§ **Brief**: Line by line, copy all of the data exactly.

-- -- --

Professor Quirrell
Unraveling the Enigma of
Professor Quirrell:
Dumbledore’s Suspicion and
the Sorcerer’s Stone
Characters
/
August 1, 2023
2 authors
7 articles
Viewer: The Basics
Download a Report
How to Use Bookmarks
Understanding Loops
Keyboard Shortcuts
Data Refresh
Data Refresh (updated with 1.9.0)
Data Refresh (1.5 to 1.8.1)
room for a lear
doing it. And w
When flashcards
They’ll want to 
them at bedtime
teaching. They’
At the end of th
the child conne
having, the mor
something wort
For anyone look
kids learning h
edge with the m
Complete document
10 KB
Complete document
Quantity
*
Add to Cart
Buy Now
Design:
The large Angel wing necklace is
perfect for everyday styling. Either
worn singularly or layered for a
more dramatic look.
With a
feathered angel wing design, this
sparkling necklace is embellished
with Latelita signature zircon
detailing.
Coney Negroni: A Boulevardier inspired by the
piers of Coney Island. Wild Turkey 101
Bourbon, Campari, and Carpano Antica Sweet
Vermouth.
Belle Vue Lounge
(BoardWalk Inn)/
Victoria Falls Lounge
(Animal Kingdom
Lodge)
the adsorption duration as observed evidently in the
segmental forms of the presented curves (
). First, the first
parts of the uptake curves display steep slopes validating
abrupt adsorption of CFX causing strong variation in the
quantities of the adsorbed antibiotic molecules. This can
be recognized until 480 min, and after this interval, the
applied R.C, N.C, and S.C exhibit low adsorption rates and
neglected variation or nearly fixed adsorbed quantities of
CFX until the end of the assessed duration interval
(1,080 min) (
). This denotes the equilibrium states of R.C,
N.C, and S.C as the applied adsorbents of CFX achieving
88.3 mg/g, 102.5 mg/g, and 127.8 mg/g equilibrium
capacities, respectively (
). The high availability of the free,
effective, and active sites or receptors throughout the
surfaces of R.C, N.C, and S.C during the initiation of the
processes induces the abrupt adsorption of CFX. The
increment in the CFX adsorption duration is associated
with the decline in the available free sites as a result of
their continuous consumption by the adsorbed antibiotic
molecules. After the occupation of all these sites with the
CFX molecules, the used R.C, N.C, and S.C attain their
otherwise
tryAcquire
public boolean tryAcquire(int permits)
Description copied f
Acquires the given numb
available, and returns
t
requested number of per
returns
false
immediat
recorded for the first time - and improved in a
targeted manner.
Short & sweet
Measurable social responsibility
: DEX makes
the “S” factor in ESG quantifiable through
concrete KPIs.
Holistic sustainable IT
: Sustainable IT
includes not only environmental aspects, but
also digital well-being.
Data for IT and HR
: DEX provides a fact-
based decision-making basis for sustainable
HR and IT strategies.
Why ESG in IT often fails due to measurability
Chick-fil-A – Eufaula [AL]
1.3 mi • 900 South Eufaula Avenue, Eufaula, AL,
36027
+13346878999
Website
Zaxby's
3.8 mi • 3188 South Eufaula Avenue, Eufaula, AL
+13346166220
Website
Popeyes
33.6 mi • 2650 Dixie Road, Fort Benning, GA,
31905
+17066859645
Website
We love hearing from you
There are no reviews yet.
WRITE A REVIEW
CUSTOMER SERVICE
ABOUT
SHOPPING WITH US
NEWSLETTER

-- -- --

§ **Completed task**:
Professor Quirrell
Unraveling the Enigma of
Professor Quirrell:
Dumbledore’s Suspicion and
the Sorcerer’s Stone
Characters
/
August 1, 2023
2 authors
7 articles
Viewer: The Basics
Download a Report
How to Use Bookmarks
Understanding Loops
Keyboard Shortcuts
Data Refresh
Data Refresh (updated with 1.9.0)
Data Refresh (1.5 to 1.8.1)
room for a lear
doing it. And w
When flashcards
They’ll want to 
them at bedtime
teaching. They’
At the end of th
the child conne
having, the mor
something wort
For anyone look
kids learning h
edge with the m
Complete document
10 KB
Complete document
Quantity
*
Add to Cart
Buy Now
Design:
The large Angel wing necklace is
perfect for everyday styling. Either
worn singularly or layered for a
more dramatic look.
With a
feathered angel wing design, this
sparkling necklace is embellished
with Latelita signature zircon
detailing.
Coney Negroni: A Boulevardier inspired by the
piers of Coney Island. Wild Turkey 101
Bourbon, Campari, and Carpano Antica Sweet
Vermouth.
Belle Vue Lounge
(BoardWalk Inn)/
Victoria Falls Lounge
(Animal Kingdom
Lodge)
the adsorption duration as observed evidently in the
segmental forms of the presented curves (
). First, the first
parts of the uptake curves display steep slopes validating
abrupt adsorption of CFX causing strong variation in the
quantities of the adsorbed antibiotic molecules. This can
be recognized until 480 min, and after this interval, the
applied R.C, N.C, and S.C exhibit low adsorption rates and
neglected variation or nearly fixed adsorbed quantities of
CFX until the end of the assessed duration interval
(1,080 min) (
). This denotes the equilibrium states of R.C,
N.C, and S.C as the applied adsorbents of CFX achieving
88.3 mg/g, 102.5 mg/g, and 127.8 mg/g equilibrium
capacities, respectively (
). The high availability of the free,
effective, and active sites or receptors throughout the
surfaces of R.C, N.C, and S.C during the initiation of the
processes induces the abrupt adsorption of CFX. The
increment in the CFX adsorption duration is associated
with the decline in the available free sites as a result of
their continuous consumption by the adsorbed antibiotic
molecules. After the occupation of all these sites with the
CFX molecules, the used R.C, N.C, and S.C attain their
otherwise
tryAcquire
public boolean tryAcquire(int permits)
Description copied f
Acquires the given numb
available, and returns
t
requested number of per
returns
false
immediat
recorded for the first time - and improved in a
targeted manner.
Short & sweet
Measurable social responsibility
: DEX makes
the “S” factor in ESG quantifiable through
concrete KPIs.
Holistic sustainable IT
: Sustainable IT
includes not only environmental aspects, but
also digital well-being.
Data for IT and HR
: DEX provides a fact-
based decision-making basis for sustainable
HR and IT strategies.
Why ESG in IT often fails due to measurability
Chick-fil-A – Eufaula [AL]
1.3 mi • 900 South Eufaula Avenue, Eufaula, AL,
36027
+13346878999
Website
Zaxby's
3.8 mi • 3188 South Eufaula Avenue, Eufaula, AL
+13346166220
Website
Popeyes
33.6 mi • 2650 Dixie Road, Fort Benning, GA,
31905
+17066859645
Website
We love hearing from you
There are no reviews yet.
WRITE A REVIEW
CUSTOMER SERVICE
ABOUT
SHOPPING WITH US
NEWSLETTER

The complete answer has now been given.